Bayreuth des Nordens

Vor 250 Jahren ward in Dessau auf Wunsch eines Fürsten die Anhaltische Philharmonie gegründet

vonChristian Schmidt,

Was sich nach einer kulturpolitisch finsteren Zeit sagen lässt: Es besteht doch noch Hoffnung in Sachsen-Anhalt. Ministerpräsident Reiner Haseloff schreibt der Anhaltischen Philharmonie zum 250. Geburtstag ein schönes Grußwort, und nun – so will man es glauben in Dessau – ist das traditionsreiche Orchester erst einmal gerettet. Diesen schönen Schimmer sah hier lange niemand scheinen, als Kultusminister Stephan Dorgerloh noch Kahlschlag in einem der kulturell wertvollsten und ältesten deutschen Landstriche betrieb und sich – als Theologe – ausschließlich auf das 2017 anstehende Reformationsjubiläum kaprizierte.

Entsprechend blickte das Anhaltische Theater Dessau als Hauptspielstätte des Orchesters schweren Zeiten entgegen: Der riesige, angeblich überdimensionierte Bau aus den 1930er Jahren, der noch heute über eine der größten Drehbühnen Deutschlands verfügt, schmückt seit 2013 die Rote Liste des Deutschen Kulturrates.
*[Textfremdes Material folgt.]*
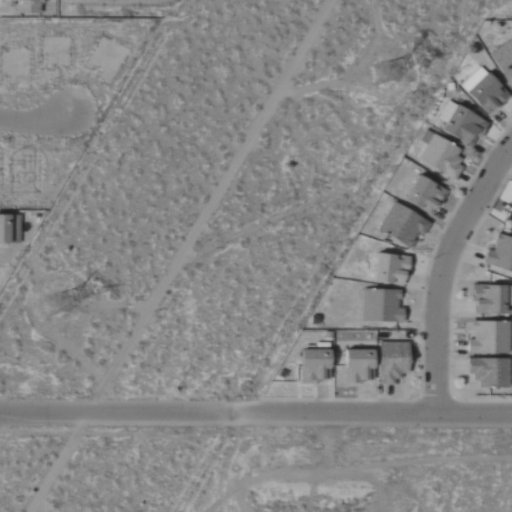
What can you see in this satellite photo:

Die Zukunft des Hauses stand auf tönernen Füßen – und alle Sparten konnten nur gerettet werden, da sämtliche Mitarbeiter auf zehn Prozent ihres Gehalts verzichteten, auch die Philharmoniker.

Dessaus dramaturgisch wie musikalisch großartiger Generalmusikdirektor Antony Hermus warf 2015 hin – aus persönlichen Gründen, wie es damals hieß. Er verabschiedete sich monströs mit dem ersten Ring seit Jahrzehnten. Nun gibt es mit Marco Tullner einen neuen Kultusminister, doch ob er sich im Zuge der anstehenden Jubiläen in Wittenberg und am Bauhaus anders profilieren wird?
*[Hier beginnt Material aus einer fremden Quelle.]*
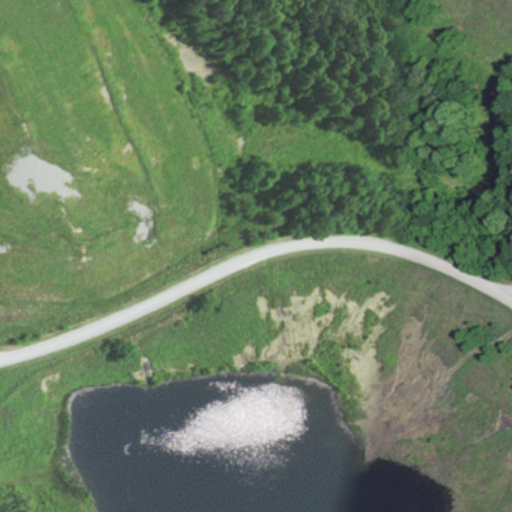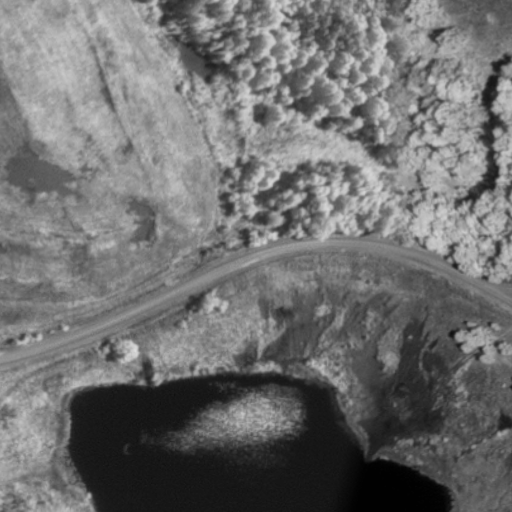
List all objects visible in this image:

Neben dem weltbedeutenden Gropius-Erbe in einer 80 000-Einwohner-Stadt zu bestehen, gelingt der Anhaltischen Philharmonie vor allem durch ihre Bürgernähe. Viele Mitglieder unterrichten auch an der städtischen Musikschule, haben ihre Kinder in den städtischen Vereinen, man begegnet sich auf der Straße. Hermus führte ein, dass vom Podium nicht mehr durch den Bühneneingang abgegangen wird, sondern durch das Vorderhaus, um mit dem Publikum nach den Konzerten ins Gespräch zu kommen; zahlreiche Spezialveranstaltungen für Familien mit Kindern taten ein Übriges. „Man kann ohne Überheblichkeit sagen: Die Dessauer lieben uns“, sagt Orchestervorstandsmitglied Jens Uhlig. Das hat nicht nur, aber auch viel mit Lokalpatriotismus zu tun.

In jedem Konzert soll etwas Neues, Unerhörtes erklingen

Nicht umsonst wird der neue Generalmusikdirektor Markus L. Frank in der Jubiläumssaison in jedem Konzert Werke ausgraben, die mit Dessau zu tun haben – entweder sie wurden hier uraufgeführt wie Schönberg, Weill, Krenek und Bartók, oder sie stammen aus den Archiven eher unbekannterer Chefdirigenten wie Friedrich Schneider oder August Klughardt, die zugleich auch komponierten. So soll in jedem Konzert etwas Neues, etwas Unerhörtes erklingen.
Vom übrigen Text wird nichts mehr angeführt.